È stato un mezzo molto positivo da quel punto di vista. È stata una cosa quasi istintiva e molto spontanea, subito accolta con molto entusiasmo e spirito di iniziativa. Le ragazze mostravano molta cura anche nei confronti delle macchine fotografiche e della tecnologia digitale che a loro era completamente estranea, ovviamente. Avevamo portato cinque macchine fotografiche, un computer portatile e una piccola stampante, tutto materiale che è rimasto giù. Ogni gruppo, costituito da due ragazze, alla fine del lavoro, verso sera, si creava una propria cartella nel computer in cui scaricare le foto del giorno. Mostravano molto riguardo, avevano capito che non era un gioco ma una cosa importante con cui potersi esprimere. Nell’ultima settimana sono andate loro stesse a fotografare le loro case e i loro quartieri dove molto spesso erano state abusate, perciò in zone abbastanza delicate, e grazie alla macchina fotografica andavano con una grande grinta: avevano recuperato un’autostima. Faccio il fotografo di professione, però mi piace anche usare la fotografia a scopi didattici e anche per uscire da determinate situazioni di deficit.

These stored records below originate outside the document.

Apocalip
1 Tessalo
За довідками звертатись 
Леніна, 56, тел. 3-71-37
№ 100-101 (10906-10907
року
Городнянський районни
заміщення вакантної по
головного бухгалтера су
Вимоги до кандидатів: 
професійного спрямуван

Il libro «Riscatto» raccoglie le testimonianze di questo progetto. C’è n’è qualcuna in particolare che ricorda e desidera raccontare?

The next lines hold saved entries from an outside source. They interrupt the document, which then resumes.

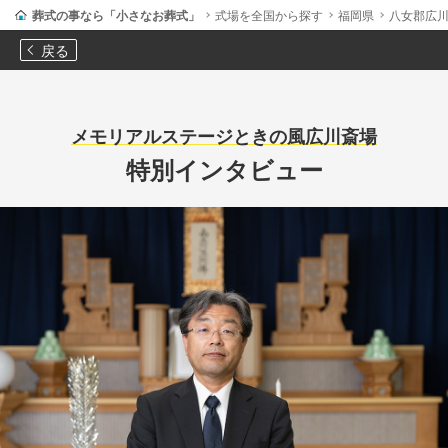
葬式の事なら「小さなお葬式」
式場を全国から探す
福岡県
八女郡広
戻る
メモリアルステージときの風広川斎場
特別インタビュー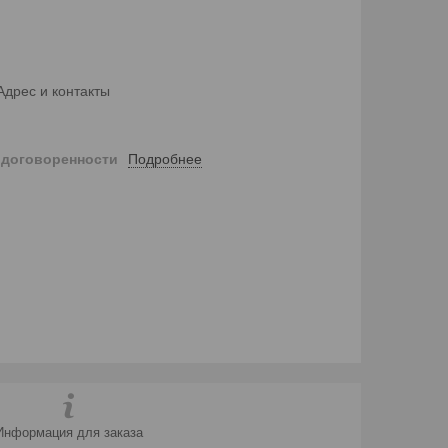
Адрес и контакты
Подробнее
 договоренности
Информация для заказа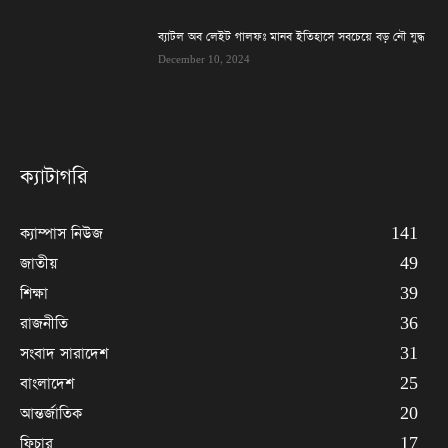
ব্যাটল অব লেইট গালফঃ মানব ইতিহাসে সবচেয়ে বড় নৌ যুদ্ধ
December 10, 2024
ক্যাটাগরি
ক্যাম্পাস নিউজ
141
জাতীয়
49
শিক্ষা
39
রাজনীতি
36
সংবাদ সারাদেশ
31
বাংলাদেশ
25
আন্তর্জাতিক
20
ফিচার
17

Sì, ci sono diverse testimonianze che vengono riportate nel libro "RiScatto", come ad esempio quella di Bezawit Solomon, che afferma: «Il laboratorio di fotografia ha rivelato la parte migliore di me. Ho scoperto che mi piace l’arte e ho trovato nuovi interessi. Come se avessi scoperto una Beza (il suo nome) completamente nuova». Un’altra ragazza, di nome Birukwait Roba, ha detto: «L’abuso sessuale ti segna per sempre, questo è vero. Ma è possibile guarire e guardare a te stessa in modo positivo. Nelle foto che le mie amiche mi hanno scattato nel laboratorio, io sono bella e mi vedo bella». Oppure, ancora, la testimonianza di Meseret Bogale: «Ho cercato di capire perché gli operatori del laboratorio facessero questo per noi. Non erano pagati, svolgevano un lavoro faticoso e pieno di difficoltà. È stato il loro esempio a motivarmi a trovare uno scopo significativo alla mia vita».